**Directions**
Within the records that follow, restate exactly the lines from the line with "X217305000Y-61380000D01*" down to the line with "input [17 : 0]", including both. Omit the pictures.

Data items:
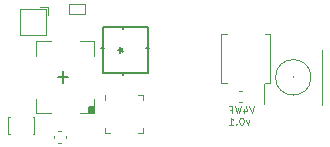
<source format=gbr>
%TF.GenerationSoftware,KiCad,Pcbnew,(7.0.0)*%
%TF.CreationDate,2023-07-05T17:24:14-07:00*%
%TF.ProjectId,Miniscope-v4-Wire-Free,4d696e69-7363-46f7-9065-2d76342d5769,rev?*%
%TF.SameCoordinates,Original*%
%TF.FileFunction,Legend,Bot*%
%TF.FilePolarity,Positive*%
%FSLAX46Y46*%
G04 Gerber Fmt 4.6, Leading zero omitted, Abs format (unit mm)*
G04 Created by KiCad (PCBNEW (7.0.0)) date 2023-07-05 17:24:14*
%MOMM*%
%LPD*%
G01*
G04 APERTURE LIST*
%ADD10C,0.120000*%
%ADD11C,0.080000*%
%ADD12C,0.150000*%
%ADD13C,0.100000*%
%ADD14C,0.152400*%
G04 APERTURE END LIST*
D10*
X106000000Y-62150000D02*
X106000000Y-66850000D01*
X105100000Y-64500000D02*
G75*
G03*
X105100000Y-64500000I-1500000J0D01*
G01*
X101104200Y-65068400D02*
X101100000Y-66800000D01*
D11*
X100285514Y-66946028D02*
X100085514Y-67546028D01*
X100085514Y-67546028D02*
X99885514Y-66946028D01*
X99428371Y-67146028D02*
X99428371Y-67546028D01*
X99571228Y-66917457D02*
X99714085Y-67346028D01*
X99714085Y-67346028D02*
X99342656Y-67346028D01*
X99171227Y-66946028D02*
X99028370Y-67546028D01*
X99028370Y-67546028D02*
X98914084Y-67117457D01*
X98914084Y-67117457D02*
X98799799Y-67546028D01*
X98799799Y-67546028D02*
X98656942Y-66946028D01*
X98228370Y-67231742D02*
X98428370Y-67231742D01*
X98428370Y-67546028D02*
X98428370Y-66946028D01*
X98428370Y-66946028D02*
X98142656Y-66946028D01*
X99876942Y-68118028D02*
X99734085Y-68518028D01*
X99734085Y-68518028D02*
X99591228Y-68118028D01*
X99248371Y-67918028D02*
X99191228Y-67918028D01*
X99191228Y-67918028D02*
X99134085Y-67946600D01*
X99134085Y-67946600D02*
X99105514Y-67975171D01*
X99105514Y-67975171D02*
X99076942Y-68032314D01*
X99076942Y-68032314D02*
X99048371Y-68146600D01*
X99048371Y-68146600D02*
X99048371Y-68289457D01*
X99048371Y-68289457D02*
X99076942Y-68403742D01*
X99076942Y-68403742D02*
X99105514Y-68460885D01*
X99105514Y-68460885D02*
X99134085Y-68489457D01*
X99134085Y-68489457D02*
X99191228Y-68518028D01*
X99191228Y-68518028D02*
X99248371Y-68518028D01*
X99248371Y-68518028D02*
X99305514Y-68489457D01*
X99305514Y-68489457D02*
X99334085Y-68460885D01*
X99334085Y-68460885D02*
X99362656Y-68403742D01*
X99362656Y-68403742D02*
X99391228Y-68289457D01*
X99391228Y-68289457D02*
X99391228Y-68146600D01*
X99391228Y-68146600D02*
X99362656Y-68032314D01*
X99362656Y-68032314D02*
X99334085Y-67975171D01*
X99334085Y-67975171D02*
X99305514Y-67946600D01*
X99305514Y-67946600D02*
X99248371Y-67918028D01*
X98791227Y-68460885D02*
X98762656Y-68489457D01*
X98762656Y-68489457D02*
X98791227Y-68518028D01*
X98791227Y-68518028D02*
X98819799Y-68489457D01*
X98819799Y-68489457D02*
X98791227Y-68460885D01*
X98791227Y-68460885D02*
X98791227Y-68518028D01*
X98191228Y-68518028D02*
X98534085Y-68518028D01*
X98362656Y-68518028D02*
X98362656Y-67918028D01*
X98362656Y-67918028D02*
X98419799Y-68003742D01*
X98419799Y-68003742D02*
X98476942Y-68060885D01*
X98476942Y-68060885D02*
X98534085Y-68089457D01*
D12*
%TO.C,U6*%
X88749580Y-62198200D02*
X88987676Y-62198200D01*
X88892438Y-61960105D02*
X88987676Y-62198200D01*
X88987676Y-62198200D02*
X88892438Y-62436295D01*
X89178152Y-62055343D02*
X88987676Y-62198200D01*
X88987676Y-62198200D02*
X89178152Y-62341057D01*
%TO.C,D1*%
X103625000Y-64500000D02*
G75*
G03*
X103625000Y-64500000I-20000J0D01*
G01*
D13*
%TO.C,C16*%
X99034000Y-65620200D02*
X99284000Y-65620200D01*
X99034000Y-66580200D02*
X99284000Y-66580200D01*
D10*
%TO.C,U8*%
X81826000Y-67559600D02*
X81826000Y-66324600D01*
X83061000Y-67559600D02*
X81826000Y-67559600D01*
X85531000Y-67559600D02*
X86766000Y-67559600D01*
X86766000Y-67559600D02*
X86766000Y-66324600D01*
D12*
X84121000Y-64989600D02*
X84121000Y-63989600D01*
X83696000Y-64489600D02*
X84496000Y-64489600D01*
D10*
X81826000Y-61419600D02*
X81826000Y-62654600D01*
X83061000Y-61419600D02*
X81826000Y-61419600D01*
X85531000Y-61419600D02*
X86766000Y-61419600D01*
X86766000Y-61419600D02*
X86766000Y-62654600D01*
G36*
X86746000Y-67539600D02*
G01*
X86296000Y-67539600D01*
X86296000Y-66989600D01*
X86746000Y-66989600D01*
X86746000Y-67539600D01*
G37*
D12*
X86746000Y-67539600D02*
X86296000Y-67539600D01*
X86296000Y-66989600D01*
X86746000Y-66989600D01*
X86746000Y-67539600D01*
D10*
%TO.C,U4*%
X82859000Y-58523300D02*
X82859000Y-59223300D01*
X82659000Y-60923300D02*
X82659000Y-58723300D01*
X82659000Y-58723300D02*
X80459000Y-58723300D01*
X82159000Y-58523300D02*
X82859000Y-58523300D01*
X80459000Y-60923300D02*
X82659000Y-60923300D01*
X80459000Y-58723300D02*
X80459000Y-60923300D01*
D13*
%TO.C,U9*%
X81648400Y-69285600D02*
X81648400Y-67885600D01*
X81648400Y-67885600D02*
X81538400Y-67885600D01*
X81538400Y-69285600D02*
X81648400Y-69285600D01*
X79598400Y-69285600D02*
X79488400Y-69285600D01*
X79488400Y-69285600D02*
X79488400Y-67885600D01*
X79488400Y-67885600D02*
X79598400Y-67885600D01*
%TO.C,U7*%
X83669600Y-69050800D02*
X83969600Y-69050800D01*
X84319600Y-69450800D02*
X84319600Y-69650800D01*
X83319600Y-69650800D02*
X83319600Y-69450800D01*
X83919600Y-70050800D02*
X83719600Y-70050800D01*
D14*
%TO.C,U6*%
X87489900Y-64141300D02*
X87489900Y-60255100D01*
X91274500Y-64141300D02*
X87489900Y-64141300D01*
X89182302Y-64014300D02*
X89182302Y-64268300D01*
X87611360Y-61998302D02*
X87362900Y-61998302D01*
X91153040Y-61998302D02*
X91401500Y-61998302D01*
X89182302Y-60382100D02*
X89182302Y-60128100D01*
X87489900Y-60255100D02*
X91274500Y-60255100D01*
X91274500Y-60255100D02*
X91274500Y-64141300D01*
D10*
%TO.C,U1*%
X90890600Y-66011100D02*
X90440600Y-66011100D01*
X90890600Y-66461100D02*
X90890600Y-66011100D01*
X87670600Y-66461100D02*
X87670600Y-66011100D01*
X90890600Y-68781100D02*
X90890600Y-69231100D01*
X87670600Y-68781100D02*
X87670600Y-69231100D01*
X90890600Y-69231100D02*
X90440600Y-69231100D01*
X87670600Y-69231100D02*
X88120600Y-69231100D01*
D13*
%TO.C,U2*%
X97485400Y-60794400D02*
X97485400Y-64954400D01*
X97485400Y-64954400D02*
X97955400Y-64954400D01*
X97955400Y-60794400D02*
X97485400Y-60794400D01*
X101175400Y-60794400D02*
X101645400Y-60794400D01*
X101645400Y-60794400D02*
X101645400Y-64954400D01*
X101645400Y-64954400D02*
X101175400Y-64954400D01*
D10*
%TO.C,Q2*%
X85940600Y-59141000D02*
X85940600Y-58261000D01*
X85940600Y-58261000D02*
X84640600Y-58261000D01*
X84640600Y-59141000D02*
X85940600Y-59141000D01*
X84640600Y-58261000D02*
X84640600Y-59141000D01*
%TD*%
M02*

</source>
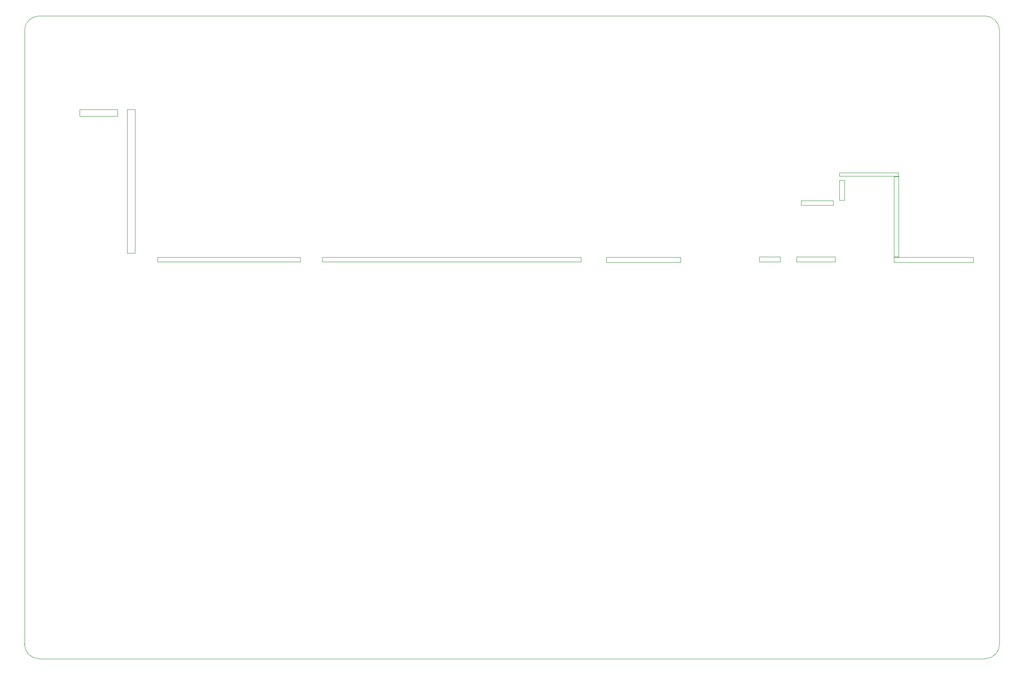
<source format=gbr>
%TF.GenerationSoftware,KiCad,Pcbnew,9.0.5*%
%TF.CreationDate,2025-10-18T22:02:24+01:00*%
%TF.ProjectId,Smart Home Energy Management System,536d6172-7420-4486-9f6d-6520456e6572,rev?*%
%TF.SameCoordinates,Original*%
%TF.FileFunction,Profile,NP*%
%FSLAX46Y46*%
G04 Gerber Fmt 4.6, Leading zero omitted, Abs format (unit mm)*
G04 Created by KiCad (PCBNEW 9.0.5) date 2025-10-18 22:02:24*
%MOMM*%
%LPD*%
G01*
G04 APERTURE LIST*
%TA.AperFunction,Profile*%
%ADD10C,0.050000*%
%TD*%
G04 APERTURE END LIST*
D10*
X111194000Y-72925000D02*
X163794000Y-72925000D01*
X163794000Y-73870000D01*
X111194000Y-73870000D01*
X111194000Y-72925000D01*
X248830000Y-26866000D02*
X248830000Y-151660000D01*
X50740000Y-151660000D02*
X50740000Y-26866000D01*
X245830000Y-154660000D02*
X53740000Y-154660000D01*
X50740000Y-26866000D02*
G75*
G02*
X53740000Y-23866000I3000000J0D01*
G01*
X71585000Y-42867000D02*
X73200000Y-42867000D01*
X73200000Y-72097600D01*
X71585000Y-72097600D01*
X71585000Y-42867000D01*
X199983600Y-72847500D02*
X204266400Y-72847500D01*
X204266400Y-73852500D01*
X199983600Y-73852500D01*
X199983600Y-72847500D01*
X77784000Y-72925000D02*
X106734000Y-72925000D01*
X106734000Y-73845000D01*
X77784000Y-73845000D01*
X77784000Y-72925000D01*
X168971100Y-72925000D02*
X184028900Y-72925000D01*
X184028900Y-73930000D01*
X168971100Y-73930000D01*
X168971100Y-72925000D01*
X216265800Y-55770000D02*
X228270000Y-55770000D01*
X228270000Y-56475000D01*
X216265800Y-56475000D01*
X216265800Y-55770000D01*
X207542200Y-72895000D02*
X215475000Y-72895000D01*
X215475000Y-73900000D01*
X207542200Y-73900000D01*
X207542200Y-72895000D01*
X245830000Y-23866000D02*
G75*
G02*
X248830000Y-26866000I0J-3000000D01*
G01*
X227404700Y-72925000D02*
X243423500Y-72925000D01*
X243423500Y-73930000D01*
X227404700Y-73930000D01*
X227404700Y-72925000D01*
X216260000Y-57287600D02*
X217305000Y-57287600D01*
X217305000Y-61380000D01*
X216260000Y-61380000D01*
X216260000Y-57287600D01*
X61933000Y-42882800D02*
X69647600Y-42882800D01*
X69647600Y-44239200D01*
X61933000Y-44239200D01*
X61933000Y-42882800D01*
X248830000Y-151660000D02*
G75*
G02*
X245830000Y-154660000I-3000000J0D01*
G01*
X53740000Y-154660000D02*
G75*
G02*
X50740000Y-151660000I0J3000000D01*
G01*
X53740000Y-23866000D02*
X245830000Y-23866000D01*
X227395000Y-56516000D02*
X228275000Y-56516000D01*
X228275000Y-72875000D01*
X227395000Y-72875000D01*
X227395000Y-56516000D01*
X208478000Y-61397500D02*
X215014000Y-61397500D01*
X215014000Y-62402500D01*
X208478000Y-62402500D01*
X208478000Y-61397500D01*
M02*

</source>
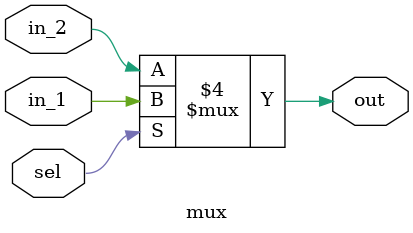
<source format=v>
`timescale 1ns / 1ps
module mux (out, sel, in_1, in_2); // enumeartion of port list

// port declaration and IO direction
output out;
input wire sel;
input wire in_1;
input wire in_2;


// behavioral modeling
reg out;
always @(sel, in_1, in_2) begin
	if (sel == 1)
		out <= in_1;
	else // sel = 0
		out <= in_2;
end
	
endmodule

</source>
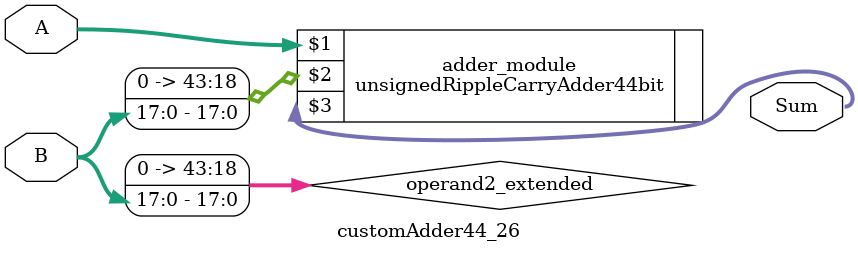
<source format=v>
module customAdder44_26(
                        input [43 : 0] A,
                        input [17 : 0] B,
                        
                        output [44 : 0] Sum
                );

        wire [43 : 0] operand2_extended;
        
        assign operand2_extended =  {26'b0, B};
        
        unsignedRippleCarryAdder44bit adder_module(
            A,
            operand2_extended,
            Sum
        );
        
        endmodule
        
</source>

**Written answer**
X217305000Y-61380000D01*
X216260000Y-61380000D01*
X216260000Y-57287600D01*
X61933000Y-42882800D02*
X69647600Y-42882800D01*
X69647600Y-44239200D01*
X61933000Y-44239200D01*
X61933000Y-42882800D01*
X248830000Y-151660000D02*
G75*
G02*
X245830000Y-154660000I-3000000J0D01*
G01*
X53740000Y-154660000D02*
G75*
G02*
X50740000Y-151660000I0J3000000D01*
G01*
X53740000Y-23866000D02*
X245830000Y-23866000D01*
X227395000Y-56516000D02*
X228275000Y-56516000D01*
X228275000Y-72875000D01*
X227395000Y-72875000D01*
X227395000Y-56516000D01*
X208478000Y-61397500D02*
X215014000Y-61397500D01*
X215014000Y-62402500D01*
X208478000Y-62402500D01*
X208478000Y-61397500D01*
M02*

</source>
<source format=v>
`timescale 1ns / 1ps
module mux (out, sel, in_1, in_2); // enumeartion of port list

// port declaration and IO direction
output out;
input wire sel;
input wire in_1;
input wire in_2;


// behavioral modeling
reg out;
always @(sel, in_1, in_2) begin
	if (sel == 1)
		out <= in_1;
	else // sel = 0
		out <= in_2;
end
	
endmodule

</source>
<source format=v>
module customAdder44_26(
                        input [43 : 0] A,
                        input [17 : 0] B,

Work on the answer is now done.